**Transcribed page contents**
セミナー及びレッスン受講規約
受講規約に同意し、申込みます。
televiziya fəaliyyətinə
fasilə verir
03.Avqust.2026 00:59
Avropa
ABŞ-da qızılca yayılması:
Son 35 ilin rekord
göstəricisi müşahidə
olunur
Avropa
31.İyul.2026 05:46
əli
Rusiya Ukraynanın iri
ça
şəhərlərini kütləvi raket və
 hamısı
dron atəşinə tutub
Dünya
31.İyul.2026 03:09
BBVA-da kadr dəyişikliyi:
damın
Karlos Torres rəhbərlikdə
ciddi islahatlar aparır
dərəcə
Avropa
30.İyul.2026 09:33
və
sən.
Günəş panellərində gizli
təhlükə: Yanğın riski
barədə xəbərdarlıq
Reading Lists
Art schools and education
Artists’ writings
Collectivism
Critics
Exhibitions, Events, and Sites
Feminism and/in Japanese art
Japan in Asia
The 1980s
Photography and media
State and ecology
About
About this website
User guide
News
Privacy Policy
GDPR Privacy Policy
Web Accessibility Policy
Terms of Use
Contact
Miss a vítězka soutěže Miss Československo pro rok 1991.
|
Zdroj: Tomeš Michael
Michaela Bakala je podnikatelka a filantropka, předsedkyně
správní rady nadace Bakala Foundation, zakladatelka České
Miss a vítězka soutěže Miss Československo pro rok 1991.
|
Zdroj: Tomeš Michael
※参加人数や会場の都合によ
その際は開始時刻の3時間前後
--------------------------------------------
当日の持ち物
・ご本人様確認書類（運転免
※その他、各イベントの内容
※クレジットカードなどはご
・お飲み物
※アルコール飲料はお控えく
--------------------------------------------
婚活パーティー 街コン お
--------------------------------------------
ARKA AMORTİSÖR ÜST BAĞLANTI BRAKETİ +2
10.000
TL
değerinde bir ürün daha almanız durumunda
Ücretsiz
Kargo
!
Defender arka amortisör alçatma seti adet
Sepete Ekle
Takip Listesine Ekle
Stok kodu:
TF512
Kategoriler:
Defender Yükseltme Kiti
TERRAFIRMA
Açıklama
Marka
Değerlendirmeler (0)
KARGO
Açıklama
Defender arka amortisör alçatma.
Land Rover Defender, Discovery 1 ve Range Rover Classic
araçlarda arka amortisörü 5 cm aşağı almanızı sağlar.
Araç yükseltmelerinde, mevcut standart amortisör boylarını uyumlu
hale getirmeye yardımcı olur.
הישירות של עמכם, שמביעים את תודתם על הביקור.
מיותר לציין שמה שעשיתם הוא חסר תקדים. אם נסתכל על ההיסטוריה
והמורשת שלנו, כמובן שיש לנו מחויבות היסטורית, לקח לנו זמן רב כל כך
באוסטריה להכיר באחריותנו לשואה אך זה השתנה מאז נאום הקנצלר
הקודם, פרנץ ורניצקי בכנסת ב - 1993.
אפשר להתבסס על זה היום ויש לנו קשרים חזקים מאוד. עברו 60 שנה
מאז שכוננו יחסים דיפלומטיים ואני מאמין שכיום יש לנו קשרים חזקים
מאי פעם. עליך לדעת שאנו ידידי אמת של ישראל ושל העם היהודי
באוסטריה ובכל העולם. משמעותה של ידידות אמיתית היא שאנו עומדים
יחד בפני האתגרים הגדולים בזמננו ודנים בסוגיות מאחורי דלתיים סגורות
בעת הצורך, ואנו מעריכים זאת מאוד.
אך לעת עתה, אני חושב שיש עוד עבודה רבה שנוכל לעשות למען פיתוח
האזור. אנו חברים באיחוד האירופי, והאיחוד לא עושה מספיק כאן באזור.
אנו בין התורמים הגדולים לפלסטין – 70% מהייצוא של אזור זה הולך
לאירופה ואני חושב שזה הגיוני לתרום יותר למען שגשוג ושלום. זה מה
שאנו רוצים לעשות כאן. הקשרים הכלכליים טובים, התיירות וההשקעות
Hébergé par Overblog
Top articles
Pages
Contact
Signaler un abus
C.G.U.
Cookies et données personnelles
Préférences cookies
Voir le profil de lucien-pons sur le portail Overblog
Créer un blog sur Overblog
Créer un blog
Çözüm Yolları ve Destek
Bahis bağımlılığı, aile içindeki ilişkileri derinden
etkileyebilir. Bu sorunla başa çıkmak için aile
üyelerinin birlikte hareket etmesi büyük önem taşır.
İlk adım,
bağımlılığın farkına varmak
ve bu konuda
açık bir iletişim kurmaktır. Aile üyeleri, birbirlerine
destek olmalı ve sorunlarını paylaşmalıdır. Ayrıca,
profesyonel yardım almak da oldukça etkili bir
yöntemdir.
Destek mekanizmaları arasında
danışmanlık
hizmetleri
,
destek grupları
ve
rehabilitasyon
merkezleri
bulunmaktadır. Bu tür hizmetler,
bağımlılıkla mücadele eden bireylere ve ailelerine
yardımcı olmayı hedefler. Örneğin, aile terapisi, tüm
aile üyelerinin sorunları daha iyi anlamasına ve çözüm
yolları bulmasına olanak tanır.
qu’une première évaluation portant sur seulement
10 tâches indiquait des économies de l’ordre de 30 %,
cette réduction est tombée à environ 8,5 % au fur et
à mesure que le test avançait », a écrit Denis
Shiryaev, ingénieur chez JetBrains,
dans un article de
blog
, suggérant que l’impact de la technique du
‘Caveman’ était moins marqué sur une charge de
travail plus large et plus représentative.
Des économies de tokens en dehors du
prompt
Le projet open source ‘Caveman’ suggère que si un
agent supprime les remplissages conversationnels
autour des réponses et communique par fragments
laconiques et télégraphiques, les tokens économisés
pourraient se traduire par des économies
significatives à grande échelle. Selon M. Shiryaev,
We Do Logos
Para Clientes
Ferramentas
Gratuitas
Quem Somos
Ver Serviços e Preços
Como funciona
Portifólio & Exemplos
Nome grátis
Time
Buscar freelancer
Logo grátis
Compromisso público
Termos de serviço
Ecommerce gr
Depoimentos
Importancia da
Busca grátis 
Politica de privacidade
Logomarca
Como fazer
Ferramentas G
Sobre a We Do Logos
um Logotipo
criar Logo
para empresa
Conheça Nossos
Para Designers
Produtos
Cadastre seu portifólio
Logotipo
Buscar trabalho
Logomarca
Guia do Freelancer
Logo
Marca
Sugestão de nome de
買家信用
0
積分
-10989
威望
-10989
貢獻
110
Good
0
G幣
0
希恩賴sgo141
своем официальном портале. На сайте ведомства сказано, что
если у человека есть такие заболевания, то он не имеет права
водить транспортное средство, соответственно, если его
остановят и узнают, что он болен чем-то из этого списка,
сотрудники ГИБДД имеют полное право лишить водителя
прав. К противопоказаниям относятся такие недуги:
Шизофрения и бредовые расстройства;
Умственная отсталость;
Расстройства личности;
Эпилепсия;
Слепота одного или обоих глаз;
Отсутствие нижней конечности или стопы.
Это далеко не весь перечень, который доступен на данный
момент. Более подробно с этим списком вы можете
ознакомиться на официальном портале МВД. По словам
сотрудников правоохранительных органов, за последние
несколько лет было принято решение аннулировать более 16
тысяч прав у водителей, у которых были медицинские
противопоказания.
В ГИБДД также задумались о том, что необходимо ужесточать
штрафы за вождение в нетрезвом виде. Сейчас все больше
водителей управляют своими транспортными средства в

**EXERCISE DIRECTIONS**
Report the lines above that contain "למען".

**EXERCISE RESULT**
אך לעת עתה, אני חושב שיש עוד עבודה רבה שנוכל לעשות למען פיתוח
לאירופה ואני חושב שזה הגיוני לתרום יותר למען שגשוג ושלום. זה מה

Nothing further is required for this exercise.